CITATION: 351 US 1 (1956)
ARGUED: Jan 19, 1956
DECIDED: Apr 23, 1956

Facts of the case

Question

Media for Squire v. Capoeman

Audio Transcription for Oral Argument - January 19, 1956 (Part 2) in Squire v. Capoeman

Audio Transcription for Oral Argument - January 19, 1956 (Part 1) in Squire v. Capoeman

Earl Warren:

Number 134, Clark Squire, Collector of Internal Revenue for the District of Washington versus Horton Capoeman and Emma Capoeman, his wife.

Mr. Barber.

Charles F. Barber:

May it please the Court.

This case is here on certiorari from the Court of Appeals for the Ninth Circuit.

It is an income tax case.

The question is whether certain Indians are liable for income taxes on certain income.

Taxpayers here are full-blooded Quinaielt Indians, husband and wife.

They belong to a group of Indians who have become respected members of the West Coast communities in which they live.

The relations between these Indians in the United States stem from a treaty entered into, between the United States and these Indians, in 1955 and 1956.

Pursuant to that treaty, some 200,000 acres of the Olympic Peninsula, along the Pacific Coast in the far northwest, were set aside for their exclusive use.

This area contains a stand of virgin timber, largely citrus spruce but with the important quantities of Douglas Fir, Hemlock, and other commercial timbers.

The income of these Indians, considered as a group, is derived principally from the sale of timber and from salmon fishing.

They derive about an equal amount from each source.

In 1907, a plot of land on this reservation was allotted to the taxpayer husband.

Pursuant to the provisions of the General Allotment Act of 1887, as required by the General Allotment Act, the patent issue to taxpayer husband, provided that the land, the fee to the land, would be held in trust by the United States for his exclusive use and benefit for a period of 25 years at the end of which the fee would be conveyed and this language is important in this suit, discharged of said trust and free from all charge and encumbrance, whatsoever.

The 25-year trust period has, since been extended by a statute and the title to the land continues in the United States.

Taxpayers' allotment contained a typical stand of timber that is typical for this reservation.

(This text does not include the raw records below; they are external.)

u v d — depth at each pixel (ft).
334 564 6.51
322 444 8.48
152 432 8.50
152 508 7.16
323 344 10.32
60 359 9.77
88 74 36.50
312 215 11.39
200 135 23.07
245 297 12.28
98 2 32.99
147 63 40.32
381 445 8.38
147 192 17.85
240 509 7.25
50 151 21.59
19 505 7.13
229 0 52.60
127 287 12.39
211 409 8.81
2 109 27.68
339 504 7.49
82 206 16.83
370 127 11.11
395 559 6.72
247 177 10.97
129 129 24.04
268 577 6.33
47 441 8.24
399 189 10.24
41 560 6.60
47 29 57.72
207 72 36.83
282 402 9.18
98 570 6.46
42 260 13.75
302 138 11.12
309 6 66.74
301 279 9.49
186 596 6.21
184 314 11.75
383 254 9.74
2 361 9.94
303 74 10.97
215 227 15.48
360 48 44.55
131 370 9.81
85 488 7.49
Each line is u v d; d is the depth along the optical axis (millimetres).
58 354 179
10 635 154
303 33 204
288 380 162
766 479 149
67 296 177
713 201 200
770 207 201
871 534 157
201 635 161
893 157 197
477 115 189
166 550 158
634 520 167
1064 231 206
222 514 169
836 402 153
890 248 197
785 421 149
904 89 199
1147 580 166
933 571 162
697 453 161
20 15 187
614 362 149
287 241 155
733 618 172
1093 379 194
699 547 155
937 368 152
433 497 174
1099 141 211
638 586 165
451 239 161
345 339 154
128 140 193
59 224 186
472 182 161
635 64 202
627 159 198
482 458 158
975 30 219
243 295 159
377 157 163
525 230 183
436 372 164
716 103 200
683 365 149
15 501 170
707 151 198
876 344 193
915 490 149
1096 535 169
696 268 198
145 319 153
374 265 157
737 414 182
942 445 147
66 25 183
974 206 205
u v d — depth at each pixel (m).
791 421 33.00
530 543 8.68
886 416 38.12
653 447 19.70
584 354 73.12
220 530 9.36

A 1910 Amendment to the General Allotment Act provided for the sale of such timber at the request of the Indian allottee, with the consent of the Secretary of Interior.

In 1943, the timber from taxpayers' allotment was sold pursuant to the statutory authorization.

And some $8500 was paid into his account subject to withdrawal by taxpayer with the consent of the Secretary of Interior.

During that year, some $1500 was paid over to the Indian taxpayer for his use.

The question in this case is whether the proceeds of this sale of timber, from taxpayers' allotment are subject to the requirements of the federal income tax laws.

After a test case, brought in the Tax Court, by another Quinaielt Indian, similarly situated, had resulted in a determination that the proceeds from the sale of timber was taxable.

Respondents filed a return and paid the tax about $300, calculating their liability as provided, or as was their option, I should say, under the income tax laws on the basis of long-term capital gain.

After a timely claim for refund was filed and denied, this suit was brought in the -- in the District Court for the return of taxes allegedly, unlawfully collected.

We come then to the question of law involved in this case.

The case arises under the income tax laws which comprehensively tax every individual on gains and profits and income from every source, whatever.

As recently as last term, in the Glenshaw Glass case, this Court had occasion to note that in these provisions, Congress had exerted the full measure of its taxing power.

Indians are within the scope of these provisions as respondent recognizes.

They are not exempted from tax as Indians or as wards of the Government by any provision in the income tax laws.